For testing, two shell scripts were built to track and record the performance of the algorithms, available as a Gist. First is compressbench.sh, which does most of the heavy lifting. The other script, iterbench.sh, wraps the first script and iterates over it 6 times, keeping successive results - this is to average the output of some algorithms which muddle in the margin of error at certain (usually lighter) compression levels.

The raw CSV data for these results can be viewed here. The algo column lists the program in use; xze is the same as xz except with the -e flag passed as well. ctime and dtime are measured in seconds. cmem and dmem are measured in kibibytes (multiples of 1024 bytes). size is measured in bytes, which can be compared to original file sizes shown above.

Conclusion

The results here are pretty interesting. Here are some quick facts:

From what the data shows, LZMA/2 is still the reigning champion for raw performance. I can understand why BZip2 has fallen out of favour judging from its resource usage and inferiority to LZMA/2, and yet GZip has stuck around, if not for legacy reasons than its speed and consistency.

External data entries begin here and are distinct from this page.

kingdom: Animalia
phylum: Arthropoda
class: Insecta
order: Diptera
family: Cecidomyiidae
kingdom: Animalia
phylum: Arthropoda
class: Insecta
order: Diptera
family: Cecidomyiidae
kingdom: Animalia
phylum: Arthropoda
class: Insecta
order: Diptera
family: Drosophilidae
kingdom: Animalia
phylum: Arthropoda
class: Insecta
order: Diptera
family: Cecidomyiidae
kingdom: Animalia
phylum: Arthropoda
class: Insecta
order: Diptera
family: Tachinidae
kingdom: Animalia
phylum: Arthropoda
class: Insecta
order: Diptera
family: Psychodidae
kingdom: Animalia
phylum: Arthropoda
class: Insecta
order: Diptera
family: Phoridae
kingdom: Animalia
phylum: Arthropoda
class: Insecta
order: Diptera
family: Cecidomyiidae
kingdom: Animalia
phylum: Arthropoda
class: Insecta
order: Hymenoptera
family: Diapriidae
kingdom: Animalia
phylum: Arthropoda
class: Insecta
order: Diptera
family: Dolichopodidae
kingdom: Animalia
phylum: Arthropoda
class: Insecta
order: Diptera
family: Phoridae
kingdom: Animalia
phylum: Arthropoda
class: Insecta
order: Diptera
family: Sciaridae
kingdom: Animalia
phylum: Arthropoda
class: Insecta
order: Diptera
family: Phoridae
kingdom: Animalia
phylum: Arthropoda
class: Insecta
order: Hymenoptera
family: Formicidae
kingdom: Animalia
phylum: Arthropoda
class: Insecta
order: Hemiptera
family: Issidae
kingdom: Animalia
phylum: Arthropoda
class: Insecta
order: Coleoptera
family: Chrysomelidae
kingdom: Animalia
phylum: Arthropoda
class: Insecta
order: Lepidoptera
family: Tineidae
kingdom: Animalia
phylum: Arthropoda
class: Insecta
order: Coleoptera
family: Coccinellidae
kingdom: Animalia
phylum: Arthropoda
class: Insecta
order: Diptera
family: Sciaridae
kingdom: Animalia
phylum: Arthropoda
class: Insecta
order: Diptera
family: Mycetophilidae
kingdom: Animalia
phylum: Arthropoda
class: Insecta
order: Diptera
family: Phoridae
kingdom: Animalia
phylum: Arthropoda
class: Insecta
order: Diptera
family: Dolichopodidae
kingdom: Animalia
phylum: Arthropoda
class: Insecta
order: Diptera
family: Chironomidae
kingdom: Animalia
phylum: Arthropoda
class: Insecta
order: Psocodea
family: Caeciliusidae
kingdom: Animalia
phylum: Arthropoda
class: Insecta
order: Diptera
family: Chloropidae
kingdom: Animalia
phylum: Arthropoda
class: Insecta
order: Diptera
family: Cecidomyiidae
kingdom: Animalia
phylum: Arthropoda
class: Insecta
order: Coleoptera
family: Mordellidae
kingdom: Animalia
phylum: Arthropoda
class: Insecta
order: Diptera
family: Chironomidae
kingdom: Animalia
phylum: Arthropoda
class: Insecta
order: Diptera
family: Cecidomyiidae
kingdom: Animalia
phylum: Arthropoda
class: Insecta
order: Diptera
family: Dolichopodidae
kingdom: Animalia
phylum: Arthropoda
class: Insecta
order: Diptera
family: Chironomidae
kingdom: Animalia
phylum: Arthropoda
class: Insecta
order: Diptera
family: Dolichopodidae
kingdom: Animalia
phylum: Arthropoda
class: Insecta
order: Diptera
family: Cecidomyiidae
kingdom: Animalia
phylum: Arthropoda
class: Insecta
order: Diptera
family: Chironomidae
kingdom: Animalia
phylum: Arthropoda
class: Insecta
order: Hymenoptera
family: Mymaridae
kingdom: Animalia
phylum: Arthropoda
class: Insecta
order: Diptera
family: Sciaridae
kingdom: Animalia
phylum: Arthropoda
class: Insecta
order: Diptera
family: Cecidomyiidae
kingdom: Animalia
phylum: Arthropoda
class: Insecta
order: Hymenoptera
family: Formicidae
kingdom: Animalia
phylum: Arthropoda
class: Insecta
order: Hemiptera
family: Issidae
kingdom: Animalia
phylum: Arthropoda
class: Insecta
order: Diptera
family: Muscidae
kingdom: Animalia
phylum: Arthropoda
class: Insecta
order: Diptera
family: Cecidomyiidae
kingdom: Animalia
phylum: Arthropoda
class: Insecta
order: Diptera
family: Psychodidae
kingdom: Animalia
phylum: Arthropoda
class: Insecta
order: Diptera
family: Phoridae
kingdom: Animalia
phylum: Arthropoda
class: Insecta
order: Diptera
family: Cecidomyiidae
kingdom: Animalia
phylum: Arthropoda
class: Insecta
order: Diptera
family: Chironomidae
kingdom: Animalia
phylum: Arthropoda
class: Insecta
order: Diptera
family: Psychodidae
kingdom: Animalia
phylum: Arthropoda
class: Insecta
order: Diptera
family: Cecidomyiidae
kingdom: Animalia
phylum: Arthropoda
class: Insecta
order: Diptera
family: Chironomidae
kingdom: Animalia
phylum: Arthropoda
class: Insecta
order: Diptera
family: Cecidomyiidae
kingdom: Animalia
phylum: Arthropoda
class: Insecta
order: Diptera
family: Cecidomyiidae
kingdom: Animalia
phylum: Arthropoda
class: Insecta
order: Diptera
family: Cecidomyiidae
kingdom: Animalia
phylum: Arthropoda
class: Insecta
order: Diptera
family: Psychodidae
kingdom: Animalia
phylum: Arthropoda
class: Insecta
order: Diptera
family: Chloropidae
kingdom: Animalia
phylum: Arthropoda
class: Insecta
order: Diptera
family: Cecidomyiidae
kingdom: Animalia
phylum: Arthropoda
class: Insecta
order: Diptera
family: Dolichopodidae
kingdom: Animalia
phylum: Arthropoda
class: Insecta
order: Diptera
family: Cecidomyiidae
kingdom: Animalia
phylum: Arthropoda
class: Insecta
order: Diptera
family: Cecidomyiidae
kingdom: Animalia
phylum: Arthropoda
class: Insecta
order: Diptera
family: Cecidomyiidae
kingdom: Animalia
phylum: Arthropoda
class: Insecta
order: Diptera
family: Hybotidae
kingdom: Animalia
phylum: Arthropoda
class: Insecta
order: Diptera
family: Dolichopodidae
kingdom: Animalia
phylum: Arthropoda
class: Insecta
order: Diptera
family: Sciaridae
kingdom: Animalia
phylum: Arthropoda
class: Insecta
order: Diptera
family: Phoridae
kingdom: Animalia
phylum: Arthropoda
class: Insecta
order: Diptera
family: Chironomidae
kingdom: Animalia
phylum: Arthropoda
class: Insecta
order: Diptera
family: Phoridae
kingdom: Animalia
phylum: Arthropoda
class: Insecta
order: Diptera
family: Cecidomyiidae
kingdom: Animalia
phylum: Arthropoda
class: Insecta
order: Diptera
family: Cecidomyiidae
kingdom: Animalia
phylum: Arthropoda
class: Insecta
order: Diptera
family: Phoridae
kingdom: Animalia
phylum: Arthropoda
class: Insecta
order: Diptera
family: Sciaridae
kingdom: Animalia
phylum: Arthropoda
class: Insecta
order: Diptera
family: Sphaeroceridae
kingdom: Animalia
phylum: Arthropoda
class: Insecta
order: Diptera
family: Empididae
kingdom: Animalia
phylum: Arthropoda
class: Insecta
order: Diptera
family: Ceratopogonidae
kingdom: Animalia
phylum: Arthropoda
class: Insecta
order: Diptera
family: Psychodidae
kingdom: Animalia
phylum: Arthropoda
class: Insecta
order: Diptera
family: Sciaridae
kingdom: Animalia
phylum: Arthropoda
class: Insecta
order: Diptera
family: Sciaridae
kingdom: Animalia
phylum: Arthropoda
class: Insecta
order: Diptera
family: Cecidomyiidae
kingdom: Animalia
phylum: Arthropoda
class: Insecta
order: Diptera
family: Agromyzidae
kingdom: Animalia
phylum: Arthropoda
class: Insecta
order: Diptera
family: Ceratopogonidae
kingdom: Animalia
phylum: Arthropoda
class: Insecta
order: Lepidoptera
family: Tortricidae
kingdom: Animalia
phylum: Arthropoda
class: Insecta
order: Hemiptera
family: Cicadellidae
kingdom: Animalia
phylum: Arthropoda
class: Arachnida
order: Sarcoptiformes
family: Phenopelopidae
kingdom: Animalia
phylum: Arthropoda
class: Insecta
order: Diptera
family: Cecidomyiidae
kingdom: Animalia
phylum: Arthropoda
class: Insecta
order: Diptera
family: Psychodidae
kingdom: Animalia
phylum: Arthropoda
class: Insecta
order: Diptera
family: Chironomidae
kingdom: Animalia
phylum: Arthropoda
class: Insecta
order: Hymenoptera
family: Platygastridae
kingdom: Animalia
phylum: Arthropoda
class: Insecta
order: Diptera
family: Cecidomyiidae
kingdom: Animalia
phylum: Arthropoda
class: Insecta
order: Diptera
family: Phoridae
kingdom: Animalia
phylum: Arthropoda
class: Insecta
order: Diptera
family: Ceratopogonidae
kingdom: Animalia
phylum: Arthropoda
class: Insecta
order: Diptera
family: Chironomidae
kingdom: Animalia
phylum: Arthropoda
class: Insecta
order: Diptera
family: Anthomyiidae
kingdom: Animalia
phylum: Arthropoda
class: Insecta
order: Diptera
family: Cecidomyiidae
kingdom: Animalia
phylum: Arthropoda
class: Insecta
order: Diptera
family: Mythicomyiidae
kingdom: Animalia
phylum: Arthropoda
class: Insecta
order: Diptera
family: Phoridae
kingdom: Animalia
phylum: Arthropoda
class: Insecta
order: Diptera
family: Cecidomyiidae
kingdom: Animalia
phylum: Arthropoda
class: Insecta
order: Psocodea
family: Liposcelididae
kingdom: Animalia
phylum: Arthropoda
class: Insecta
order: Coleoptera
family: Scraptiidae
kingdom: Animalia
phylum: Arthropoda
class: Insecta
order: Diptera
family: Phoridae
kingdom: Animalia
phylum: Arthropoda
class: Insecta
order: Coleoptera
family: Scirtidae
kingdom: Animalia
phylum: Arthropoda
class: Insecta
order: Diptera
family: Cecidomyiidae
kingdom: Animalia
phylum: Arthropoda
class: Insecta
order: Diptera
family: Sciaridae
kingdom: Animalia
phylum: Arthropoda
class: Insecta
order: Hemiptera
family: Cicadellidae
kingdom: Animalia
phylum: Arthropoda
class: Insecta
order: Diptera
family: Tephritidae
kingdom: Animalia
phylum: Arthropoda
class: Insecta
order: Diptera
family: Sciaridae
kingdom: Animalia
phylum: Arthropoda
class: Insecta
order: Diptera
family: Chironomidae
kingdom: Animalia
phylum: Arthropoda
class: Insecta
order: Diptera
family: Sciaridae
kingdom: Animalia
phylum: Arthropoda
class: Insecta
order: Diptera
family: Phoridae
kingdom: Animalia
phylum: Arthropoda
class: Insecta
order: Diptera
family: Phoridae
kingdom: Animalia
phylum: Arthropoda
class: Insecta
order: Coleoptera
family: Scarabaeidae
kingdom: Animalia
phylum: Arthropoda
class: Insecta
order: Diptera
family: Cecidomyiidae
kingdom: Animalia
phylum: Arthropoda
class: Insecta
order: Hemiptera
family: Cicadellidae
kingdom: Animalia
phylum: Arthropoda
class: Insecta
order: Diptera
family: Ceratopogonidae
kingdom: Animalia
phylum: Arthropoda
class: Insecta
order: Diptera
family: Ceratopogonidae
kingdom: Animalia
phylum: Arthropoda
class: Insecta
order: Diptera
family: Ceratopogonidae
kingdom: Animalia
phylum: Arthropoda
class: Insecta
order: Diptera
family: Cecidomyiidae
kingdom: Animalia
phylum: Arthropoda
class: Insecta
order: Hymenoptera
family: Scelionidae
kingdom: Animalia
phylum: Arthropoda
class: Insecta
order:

LZO and LZ4 are very interesting for how much lazier their performance is in favour of speed. It seems that such algorithms may easily be I/O limited, even on solid state media, which is a lovely space-saving proposition that not only will not cost extra time, but will save even more time the more aggressive the compressor was in packing the data. In systems that use large amounts of text or other assets, it would be a no-brainer to use.